Sunday, December 23, 2007

Doit-on enseigner l’histoire de l’art ?

Ce fut mon sujet de partiel en histoire de l’art moderne. Enjoy.

 

 

 

Il n’y a manifestement que deux réponses possibles : oui ou non. Nous aborderons pour notre part la question de biais, en nous demandant comment ou comment ne pas l’enseigner, c'est-à-dire, pourquoi on ne doit pas enseigner l’histoire de l’art d’une façon et pourquoi on devrait l’enseigner d’une autre.

De cette méthode nous aborderons trois points : nous verrons dans un premier temps que l’histoire de l’art est un particularisme de la « discipline histoire », et qu’à ce point abâtardie, elle n’apprend pas l’art ou son analyse, mais elle fausse ou contrefait son approche initiale ; nous aborderons ensuite l’idée que la discipline est une dialectique, dont les termes sont encore mal posés – malgré des incursions d’audacieux dans d’autres directions. Nous proposerons enfin, sous la forme d’une hypothèse, l’histoire de l’art comme une ontologie, et arguerons pour un retour à l’œuvre elle-même avant de discourir sur ce qui a déjà été écrit sur l’œuvre.

 

 

I. L’histoire de l’Art est une histoire. Son champ d’application est subordonné à une condition d’existence : l’œuvre d’art doit avoir été. Elle existe toujours, mais sa création est une manifestation du passé ; l’action « faire l’art » (peindre, sculpter, écrire, composer) équivaut pour une étoile, en termes physiques, à « rayonner » : l’action est terminée depuis longtemps, mais ses effets sont encore perceptibles (certaines étoiles sont mortes depuis des centaines d’années mais la distance qui les sépare de notre perception est tellement grande que leur rayonnement, dont l’émission a cessé, nous parvient encore en tant que récepteurs).

● ● ● ● ● ● ●

#### [La consigne]
Donnez la suite du texte sur l'enseignement de l'histoire de l'art, en reprenant juste après sa dernière phrase. Les données n'ont aucun rapport avec le texte sur l'enseignement de l'histoire de l'art.

[Entrées du jeu de données]
● ● ● ● ● ● ●

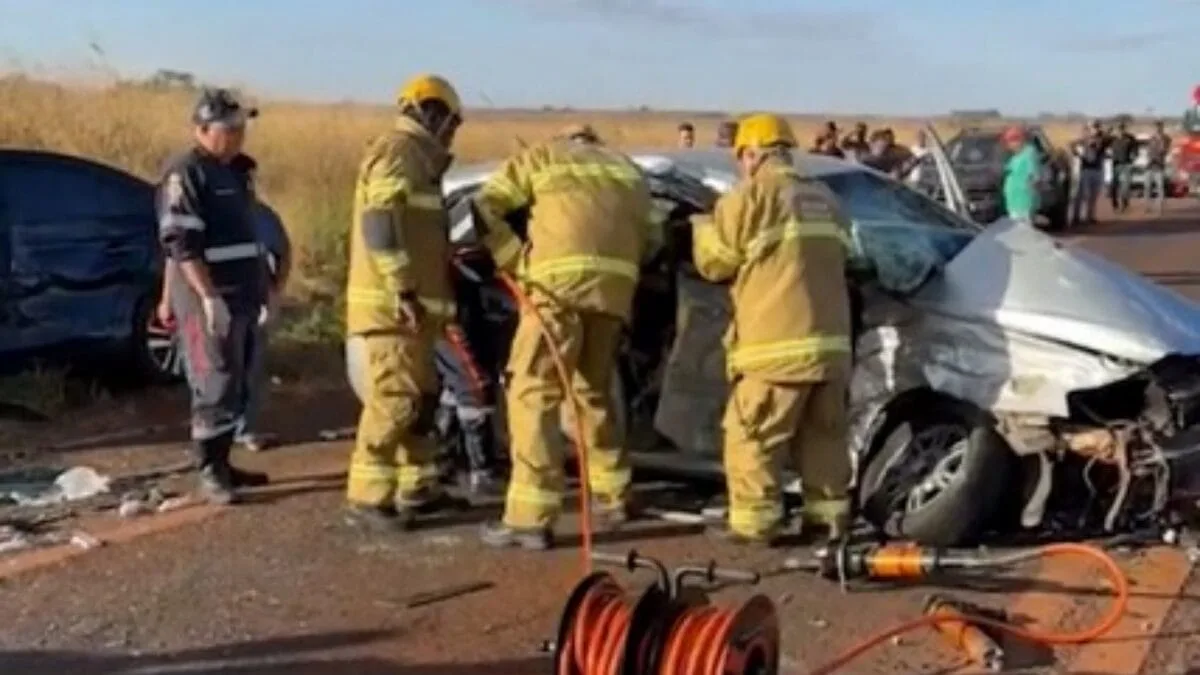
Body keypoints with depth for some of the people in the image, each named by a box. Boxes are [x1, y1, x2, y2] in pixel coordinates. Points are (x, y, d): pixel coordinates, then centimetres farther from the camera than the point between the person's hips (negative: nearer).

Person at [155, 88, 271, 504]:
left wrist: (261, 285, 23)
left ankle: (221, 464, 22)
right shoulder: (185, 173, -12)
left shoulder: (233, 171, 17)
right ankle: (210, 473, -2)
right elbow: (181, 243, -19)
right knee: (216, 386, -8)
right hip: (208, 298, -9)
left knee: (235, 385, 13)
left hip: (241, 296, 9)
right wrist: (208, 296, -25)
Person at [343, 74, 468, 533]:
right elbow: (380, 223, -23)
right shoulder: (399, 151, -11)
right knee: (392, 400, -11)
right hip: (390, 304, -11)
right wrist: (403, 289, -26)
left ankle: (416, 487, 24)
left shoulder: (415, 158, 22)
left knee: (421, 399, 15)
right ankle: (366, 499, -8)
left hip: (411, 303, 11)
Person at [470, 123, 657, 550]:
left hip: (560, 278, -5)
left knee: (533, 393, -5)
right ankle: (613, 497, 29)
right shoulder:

● ● ● ● ● ● ●

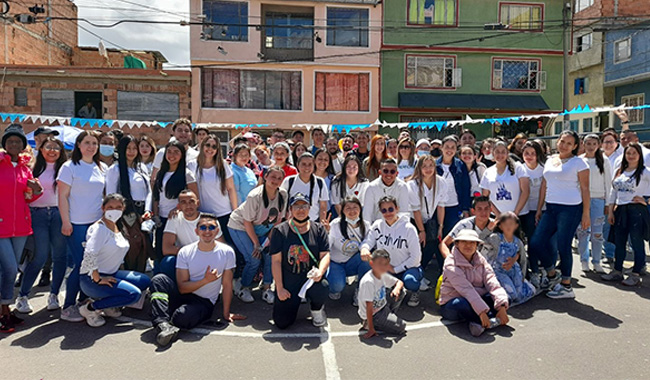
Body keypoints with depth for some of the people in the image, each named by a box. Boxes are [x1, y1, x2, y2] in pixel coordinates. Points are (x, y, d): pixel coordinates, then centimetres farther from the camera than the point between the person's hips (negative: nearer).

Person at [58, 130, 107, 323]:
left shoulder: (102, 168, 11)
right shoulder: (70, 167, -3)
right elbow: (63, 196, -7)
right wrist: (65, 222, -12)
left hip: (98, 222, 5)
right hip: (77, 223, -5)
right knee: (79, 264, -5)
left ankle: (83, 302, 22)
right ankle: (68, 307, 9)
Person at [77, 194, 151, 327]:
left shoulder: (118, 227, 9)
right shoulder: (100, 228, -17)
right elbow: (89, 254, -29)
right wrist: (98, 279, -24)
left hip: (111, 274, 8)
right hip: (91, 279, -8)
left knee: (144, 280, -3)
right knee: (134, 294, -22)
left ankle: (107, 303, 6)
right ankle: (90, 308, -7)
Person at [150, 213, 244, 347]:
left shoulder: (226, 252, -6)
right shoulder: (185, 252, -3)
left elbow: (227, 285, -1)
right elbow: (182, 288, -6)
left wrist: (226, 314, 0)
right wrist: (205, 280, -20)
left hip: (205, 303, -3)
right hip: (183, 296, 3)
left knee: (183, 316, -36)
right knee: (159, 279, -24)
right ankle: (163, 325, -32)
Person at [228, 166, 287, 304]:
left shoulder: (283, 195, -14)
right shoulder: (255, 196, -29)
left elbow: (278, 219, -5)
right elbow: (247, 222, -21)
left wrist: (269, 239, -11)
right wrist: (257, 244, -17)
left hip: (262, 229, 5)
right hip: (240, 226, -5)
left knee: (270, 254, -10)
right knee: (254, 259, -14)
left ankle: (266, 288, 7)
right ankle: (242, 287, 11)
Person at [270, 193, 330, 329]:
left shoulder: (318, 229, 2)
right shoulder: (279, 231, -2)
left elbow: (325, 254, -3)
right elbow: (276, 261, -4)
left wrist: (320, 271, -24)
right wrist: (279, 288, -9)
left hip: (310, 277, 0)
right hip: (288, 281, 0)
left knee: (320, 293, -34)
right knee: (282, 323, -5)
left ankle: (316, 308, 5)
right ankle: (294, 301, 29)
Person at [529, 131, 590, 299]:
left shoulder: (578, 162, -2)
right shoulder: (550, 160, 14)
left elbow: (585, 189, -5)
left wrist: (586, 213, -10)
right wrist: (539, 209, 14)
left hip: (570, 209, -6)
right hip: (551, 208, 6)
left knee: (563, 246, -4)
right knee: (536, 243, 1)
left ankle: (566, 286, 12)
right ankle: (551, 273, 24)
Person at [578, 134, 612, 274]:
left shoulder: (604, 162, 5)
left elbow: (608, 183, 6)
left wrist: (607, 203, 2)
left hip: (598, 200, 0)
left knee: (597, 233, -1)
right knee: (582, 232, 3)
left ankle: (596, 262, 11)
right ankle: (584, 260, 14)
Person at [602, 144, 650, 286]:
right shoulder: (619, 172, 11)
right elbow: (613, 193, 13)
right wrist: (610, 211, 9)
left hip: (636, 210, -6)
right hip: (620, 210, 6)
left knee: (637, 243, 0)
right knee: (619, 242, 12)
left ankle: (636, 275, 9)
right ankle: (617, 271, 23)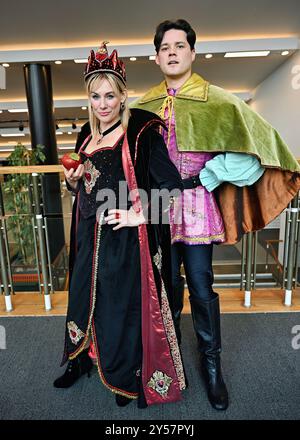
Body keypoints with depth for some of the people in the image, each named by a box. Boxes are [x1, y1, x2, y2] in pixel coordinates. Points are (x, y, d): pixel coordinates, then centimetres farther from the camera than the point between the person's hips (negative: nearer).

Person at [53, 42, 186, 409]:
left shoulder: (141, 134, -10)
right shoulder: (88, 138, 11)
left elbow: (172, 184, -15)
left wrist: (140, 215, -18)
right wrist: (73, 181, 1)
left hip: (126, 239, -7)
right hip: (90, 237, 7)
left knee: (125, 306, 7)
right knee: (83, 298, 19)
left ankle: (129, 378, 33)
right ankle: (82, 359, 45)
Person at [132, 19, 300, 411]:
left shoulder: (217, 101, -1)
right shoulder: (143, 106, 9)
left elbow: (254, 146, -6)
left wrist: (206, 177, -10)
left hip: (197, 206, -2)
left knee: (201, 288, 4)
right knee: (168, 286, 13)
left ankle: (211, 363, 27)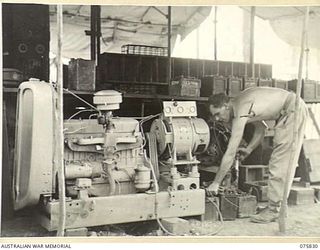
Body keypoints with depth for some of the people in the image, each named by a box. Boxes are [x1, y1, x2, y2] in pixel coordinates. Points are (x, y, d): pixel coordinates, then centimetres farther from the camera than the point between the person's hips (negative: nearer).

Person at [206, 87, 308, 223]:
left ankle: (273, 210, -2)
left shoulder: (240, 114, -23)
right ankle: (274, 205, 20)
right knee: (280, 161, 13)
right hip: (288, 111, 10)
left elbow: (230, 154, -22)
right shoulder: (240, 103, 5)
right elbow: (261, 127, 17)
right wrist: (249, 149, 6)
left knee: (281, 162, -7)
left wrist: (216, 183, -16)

● ● ● ● ● ● ●

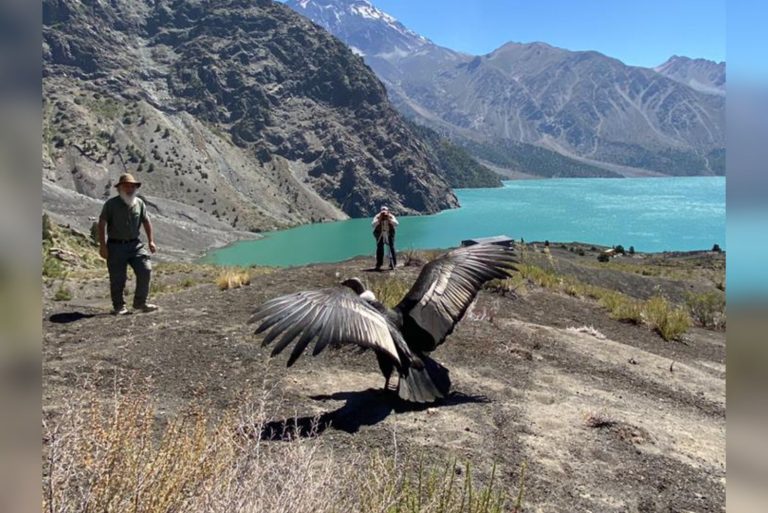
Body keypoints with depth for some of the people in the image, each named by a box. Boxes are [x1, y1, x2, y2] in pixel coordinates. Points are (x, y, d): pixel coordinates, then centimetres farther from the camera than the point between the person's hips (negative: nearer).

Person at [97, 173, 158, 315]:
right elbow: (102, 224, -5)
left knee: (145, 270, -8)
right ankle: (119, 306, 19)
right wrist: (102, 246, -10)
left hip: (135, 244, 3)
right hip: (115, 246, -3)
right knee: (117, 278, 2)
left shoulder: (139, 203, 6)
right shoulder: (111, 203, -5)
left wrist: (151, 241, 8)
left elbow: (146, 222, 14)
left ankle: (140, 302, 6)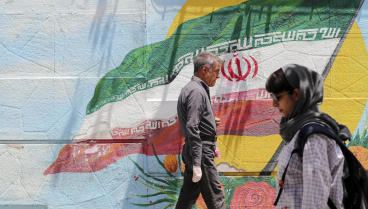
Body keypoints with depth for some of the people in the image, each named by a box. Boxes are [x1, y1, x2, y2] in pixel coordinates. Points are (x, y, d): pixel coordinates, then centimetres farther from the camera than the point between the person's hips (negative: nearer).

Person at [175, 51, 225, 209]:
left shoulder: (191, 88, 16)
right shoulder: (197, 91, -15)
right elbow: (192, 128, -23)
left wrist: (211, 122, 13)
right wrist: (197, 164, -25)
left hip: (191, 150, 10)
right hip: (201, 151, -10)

● ● ● ● ● ● ●

#### [Zone de réponse]
L’histoire de l’Art est donc une dissection du champ historique avec des outils d’analyse du présent : la méthode consiste à déterminer ce qui, dans la création, est constitutif d’une répercussion du factuel, d’une emprise du réel dans l’oeuvre. C’est l’analyse du contexte qui permet, jusqu’à un certain point, d’interpréter des éléments artistiques dont la compréhension dépasse la seule perception. En tant qu’histoire, l’histoire de l’Art cherche à répondre à la question « Pourquoi ? » (et l’on pourrait commencer de répondre en se remémorant Panofsky, qui eut dit ici : parce que le Stilmoment ne dispense jamais du Wermoment).

Dans la caractérisation historique, la discipline détermine, sur la base d’une autobiographie (ou si elle n’existe pas, d’après un collationnement de sources biographiques), les éléments qui ont influencé l’auteur au moment de créer une œuvre d’art, en tout ou en partie (l’emploi du conditionnel serait de rigueur, mais il est assez peu employé en l’espèce).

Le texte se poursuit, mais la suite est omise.